Dans le cadre de la constante quête de solutions de remplacement d’énergies renouvelables aux combustibles fossiles, des scientifiques du Berkeley Lab, ont produit de l’hydrogène pour les piles à combustible grâce à une technique de photosynthèse artificielle. Les chercheurs ont cherché à utiliser l’énergie du soleil pour le « craquage de l’eau », une technique qui permet de générer de l’hydrogène et de l’électricité à partir de l’eau.

En effet, en modifiant les procédés traditionnels, les chercheurs du Berkeley Lab ont trouvé un moyen qui pourrait complètement contourner les restrictions des matériaux actuels. Ce dispositif de photosynthèse artificielle nommé « cellule hybride photoélectrochimique et voltaïque (HPEV) », transforme la lumière et l’eau en deux types d’énergies, soit l’hydrogène et l’électricité.
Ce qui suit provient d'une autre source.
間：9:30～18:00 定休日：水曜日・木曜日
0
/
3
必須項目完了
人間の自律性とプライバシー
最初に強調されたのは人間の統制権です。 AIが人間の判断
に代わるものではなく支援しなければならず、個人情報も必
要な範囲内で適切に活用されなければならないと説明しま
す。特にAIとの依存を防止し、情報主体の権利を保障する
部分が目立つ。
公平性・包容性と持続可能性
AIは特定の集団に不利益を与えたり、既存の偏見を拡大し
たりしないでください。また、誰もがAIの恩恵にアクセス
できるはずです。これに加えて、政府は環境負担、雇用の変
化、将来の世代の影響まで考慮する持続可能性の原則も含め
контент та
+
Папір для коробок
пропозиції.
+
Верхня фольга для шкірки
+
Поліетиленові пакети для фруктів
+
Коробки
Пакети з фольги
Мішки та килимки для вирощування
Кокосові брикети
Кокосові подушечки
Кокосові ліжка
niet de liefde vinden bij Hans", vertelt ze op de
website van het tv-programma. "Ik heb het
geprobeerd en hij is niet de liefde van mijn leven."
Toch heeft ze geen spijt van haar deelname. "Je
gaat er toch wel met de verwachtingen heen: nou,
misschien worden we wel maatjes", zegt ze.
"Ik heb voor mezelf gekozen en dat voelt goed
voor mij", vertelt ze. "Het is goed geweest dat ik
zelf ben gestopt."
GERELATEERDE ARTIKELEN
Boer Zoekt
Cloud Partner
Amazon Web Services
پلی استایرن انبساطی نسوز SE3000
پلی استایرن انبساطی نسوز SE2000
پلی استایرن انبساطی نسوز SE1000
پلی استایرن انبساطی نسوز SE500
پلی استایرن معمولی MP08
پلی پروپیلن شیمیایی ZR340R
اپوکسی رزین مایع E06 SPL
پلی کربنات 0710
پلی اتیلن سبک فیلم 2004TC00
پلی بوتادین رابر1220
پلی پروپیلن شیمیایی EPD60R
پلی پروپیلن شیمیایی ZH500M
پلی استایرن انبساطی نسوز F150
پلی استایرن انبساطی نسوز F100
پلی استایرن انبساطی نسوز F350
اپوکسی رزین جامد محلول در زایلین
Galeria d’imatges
Credit: Berkeley Lab, JCAP

La sortie arrière supplémentaire de la cellule HPEV permettrait de diviser le courant en deux, de sorte qu’une partie du courant contribue à la production de combustibles solaires, le reste pouvant être extrait sous forme d’énergie électrique. (Source : Berkeley Lab, JCAP)
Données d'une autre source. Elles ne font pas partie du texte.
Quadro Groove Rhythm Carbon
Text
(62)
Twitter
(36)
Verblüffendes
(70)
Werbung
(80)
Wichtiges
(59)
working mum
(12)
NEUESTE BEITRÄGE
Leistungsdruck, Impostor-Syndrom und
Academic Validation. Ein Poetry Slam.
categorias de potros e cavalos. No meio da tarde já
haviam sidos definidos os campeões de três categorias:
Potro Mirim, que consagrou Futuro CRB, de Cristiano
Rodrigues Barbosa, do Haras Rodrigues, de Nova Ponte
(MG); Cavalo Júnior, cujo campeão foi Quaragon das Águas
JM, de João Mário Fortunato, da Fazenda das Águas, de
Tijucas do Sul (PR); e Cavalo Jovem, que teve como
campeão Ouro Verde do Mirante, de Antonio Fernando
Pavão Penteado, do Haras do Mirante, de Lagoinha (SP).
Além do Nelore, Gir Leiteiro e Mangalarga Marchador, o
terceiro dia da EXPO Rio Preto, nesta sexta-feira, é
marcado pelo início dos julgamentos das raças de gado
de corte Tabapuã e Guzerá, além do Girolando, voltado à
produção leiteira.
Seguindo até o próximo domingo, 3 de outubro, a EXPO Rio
Gideon Segev, à la tête de ce projet a déclaré: « c’est de l’énergie que vous pourriez récolter, mais parce que le silicium n’agit pas à son point de puissance maximum, la plupart des électrons excités dans le silicium n’ont nulle part où aller, donc ils perdent leur énergie avant d’être utilisés pour faire un travail utile. ». Puis Segev déclare « nous avons pensé: ‘Et si on laissait simplement sortir les électrons ?’ ». Dans les dispositifs de craquage de l’eau, la surface avant est généralement dédiée à la production de combustibles solaires, et la surface arrière sert de prise électrique. Pour contourner les limites du système classique, ils ont ajouté un contact électrique supplémentaire à la surface arrière du composant en silicium, ce qui a donné un dispositif HPEV avec deux contacts à l’arrière au lieu d’un seul. La sortie arrière supplémentaire permettrait de diviser le courant en deux, de sorte qu’une partie du courant contribue à la production de combustibles solaires, le reste pouvant être extrait sous forme d’énergie électrique.
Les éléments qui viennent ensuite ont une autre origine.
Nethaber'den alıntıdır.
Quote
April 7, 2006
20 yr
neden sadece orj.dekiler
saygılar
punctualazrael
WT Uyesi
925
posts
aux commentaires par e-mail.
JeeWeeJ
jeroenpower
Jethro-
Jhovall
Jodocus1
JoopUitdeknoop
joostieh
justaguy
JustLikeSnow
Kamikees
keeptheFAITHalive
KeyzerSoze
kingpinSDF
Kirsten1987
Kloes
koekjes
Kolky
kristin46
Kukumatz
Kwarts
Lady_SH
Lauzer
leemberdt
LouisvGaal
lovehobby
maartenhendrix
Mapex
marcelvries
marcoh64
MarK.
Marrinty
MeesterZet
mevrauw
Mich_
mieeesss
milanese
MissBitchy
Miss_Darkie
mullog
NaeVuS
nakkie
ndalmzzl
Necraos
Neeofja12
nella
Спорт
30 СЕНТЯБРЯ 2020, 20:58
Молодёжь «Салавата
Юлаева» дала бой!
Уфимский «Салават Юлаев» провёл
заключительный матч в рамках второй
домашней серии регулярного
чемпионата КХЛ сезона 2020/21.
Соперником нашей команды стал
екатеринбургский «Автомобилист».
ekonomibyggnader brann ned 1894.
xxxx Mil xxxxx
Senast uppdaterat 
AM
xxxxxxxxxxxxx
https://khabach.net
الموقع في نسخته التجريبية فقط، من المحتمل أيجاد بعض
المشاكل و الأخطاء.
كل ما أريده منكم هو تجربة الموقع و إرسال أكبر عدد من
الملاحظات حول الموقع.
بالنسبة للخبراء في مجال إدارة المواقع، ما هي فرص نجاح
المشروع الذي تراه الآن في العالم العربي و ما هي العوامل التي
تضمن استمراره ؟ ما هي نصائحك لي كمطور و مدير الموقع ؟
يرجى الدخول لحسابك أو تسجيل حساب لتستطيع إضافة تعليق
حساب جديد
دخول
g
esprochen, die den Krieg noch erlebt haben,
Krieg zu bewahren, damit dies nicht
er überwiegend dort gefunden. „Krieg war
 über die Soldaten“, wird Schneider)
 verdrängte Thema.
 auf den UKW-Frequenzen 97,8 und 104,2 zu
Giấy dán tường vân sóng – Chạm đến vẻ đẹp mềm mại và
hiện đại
Surpris que leur théorie ait fonctionné, Gideon Segev déclare « en sciences, on n’est jamais vraiment sûr que tout va fonctionner, même si les simulations sur ordinateur le prévoient. Mais c’est aussi ce qui la rend amusante. C’était formidable de voir nos expériences valider les prédictions de nos simulations ». De plus, maintenant qu’ils construits les bases de leur idée, il affirme vouloir continuer à développer le dispositif, car, pour eux, l’hydrogène jouera un grand rôle dans le monde à l’avenir.

Parmi ces grandes avancées scientifiques grâce à l’hydrogène, ont compte celle sur les voitures, et notamment à Tupigny, dans l’Aisne, où des voitures à hydrogène seront laissées en libre services dans un parc éolien qui les alimentera. Aussi, deux trains à hydrogènes nommés « Coradia iLint » ont été lancés en Allemagne.